Considérons une famille avec deux enfants où l’homme est au SMIC, la femme ne travaille pas. Cette famille bénéficie, par mois, de 174 euros de prestations familiales (AF + ARS), de 309 euros de RSA et de 361 euros d’allocation logement. Son revenu disponible est de 1 916 euros pour un revenu avant impôt de 1 107 euros ; même en tenant compte de la TVA, son taux d’imposition net est négatif de – 44 %. Sans enfant, elle n’aurait que 83 euros de PPE, 172 euros d’allocation logement. Chacun des enfants lui « rapporte » 295 euros. Son revenu par UC est de 912 euros par mois contre 885 euros si elle n’avait pas d’enfant. La politique familiale prend en charge la totalité du coût des enfants. Les parents ne supportent aucune perte de pouvoir d’achat du fait de la présence d’enfants.

Voyons maintenant la famille aisée avec deux enfants où l’homme gagne 6 fois le SMIC, la femme 4 fois. Cette famille bénéficie, par mois, de 126 euros de prestations familiales et dépense 1 732 euros d’IR. Son revenu disponible est de 7 396 euros pour un revenu avant impôt de 10 851 euros ; compte tenu de la TVA, son taux d’imposition est positif de 44 %.  Le système français fait donc contribuer les familles aisées et finance les familles pauvres. Sans enfant, la famille aisée paierait 389 euros d’impôt de plus par mois. Son revenu par UC est de 4 402 euros par mois contre 5 819 euros si elle n’avait pas d’enfant. Les parents supportent une perte de niveau de vie de 24,4 % du fait de la présence des enfants.

Remarquons enfin que cette famille aisée reçoit 126 euros par mois d’AF, bénéficie de 389 euros de réduction d’IR et supporte 737 euros par mois de cotisations familiales.

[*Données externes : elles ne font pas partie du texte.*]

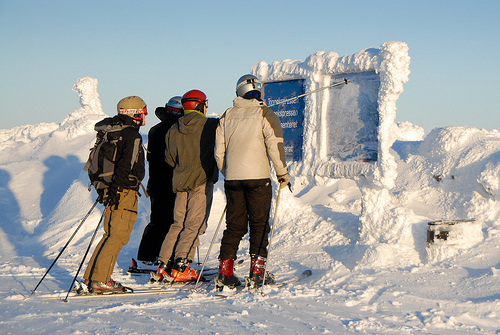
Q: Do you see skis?
A: Yes, there are skis.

Contrairement à la famille pauvre, elle gagnerait à la suppression totale de la politique familiale.

Certes, il serait souhaitable d’augmenter le niveau de vie des familles les plus pauvres : le taux de pauvreté des enfants de moins de 18 ans reste élevé : 17,7% contre 13,5% pour l’ensemble de la population en 2009. Mais cet effort doit être financé par tous les contribuables et pas spécifiquement par les familles.

Aucun parti politique ne propose des mesures fortes pour les familles : une importante revalorisation des prestations familiales, en particulier du complément familial et de la composante « enfant » du  RSA ;  l’attribution de la composante « enfant » du RSA aux enfants de chômeurs ; l’indexation des prestations familiales et du RSA sur les salaires et non sur les prix.

Pire, en 2011, le gouvernement actuel, qui se pose aujourd’hui en défenseur de la politique familiale, a décidé de ne pas indexer les prestations familiales sur l’inflation, faisant perdre 1% de pouvoir d’achat, alors que le pouvoir d’achat des retraités est maintenu. Les enfants ne votent pas…

Il m’est difficile de penser que les familles nombreuses, et même les familles avec deux enfants, et en particulier les familles avec enfants de la classe moyenne, celles où les parents (et surtout les mères) jonglent avec leurs horaires pour s’occuper de leurs enfants tout en travaillant, soient les grandes « profiteuses » du système actuel. Faut-il vraiment proposer une réforme qui augmente l’imposition des familles, et surtout des familles nombreuses ?


[1] L’avantage fourni par le quotient familial est actuellement plafonné à 2 585 euros par demi-part.  Ce niveau est justifié. Un enfant représente, en moyenne, 0,35 UC  (0,3 pour les moins de 15 ans ; 0,5 pour les plus de 15 ans). Le plafond correspond à la détaxation du 35 % du revenu médian. Voir : H. Sterdyniak: « Faut-il remettre en cause la politique familiale française ? », Revue de l’OFCE, n°116, janvier 2011.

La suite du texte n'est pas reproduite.